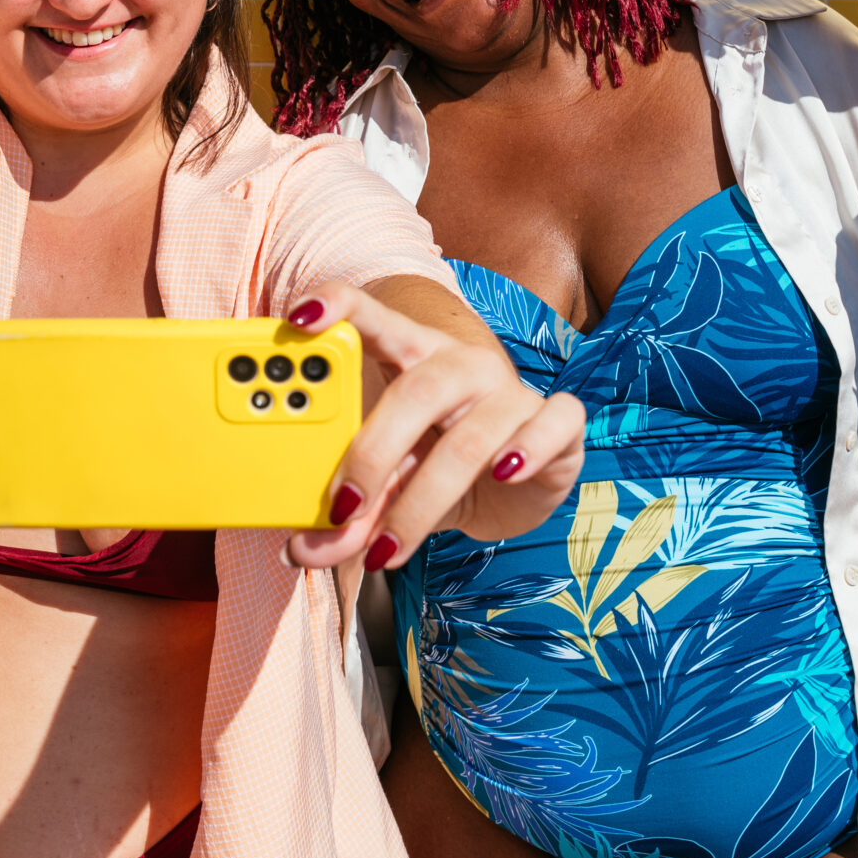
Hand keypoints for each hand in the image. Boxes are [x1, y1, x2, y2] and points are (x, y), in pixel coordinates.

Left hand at [280, 281, 584, 571]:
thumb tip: (303, 549)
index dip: (338, 307)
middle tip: (341, 507)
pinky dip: (528, 450)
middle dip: (373, 454)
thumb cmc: (434, 468)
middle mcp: (461, 365)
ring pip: (471, 436)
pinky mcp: (558, 422)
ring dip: (422, 501)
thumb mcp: (386, 490)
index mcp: (410, 357)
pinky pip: (552, 423)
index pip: (373, 317)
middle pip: (417, 390)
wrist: (508, 485)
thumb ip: (348, 516)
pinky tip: (504, 475)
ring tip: (388, 548)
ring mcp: (511, 390)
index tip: (299, 317)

---

◆ **TASK TO CARRY OUT**
Only these lines should appear in the reply: the one containing "thumb mcp: (386, 490)", the last line of the data, and all lines between them, each copied exactly.

◆ **REPLY TO THE EXERCISE**
thumb mcp: (386, 490)
index mcp: (410, 357)
pinky pip: (552, 423)
index pip: (373, 317)
middle pip: (417, 390)
wrist: (508, 485)
thumb ip: (348, 516)
pinky tip: (504, 475)
ring tip: (388, 548)
ring mcp: (511, 390)
index tip: (299, 317)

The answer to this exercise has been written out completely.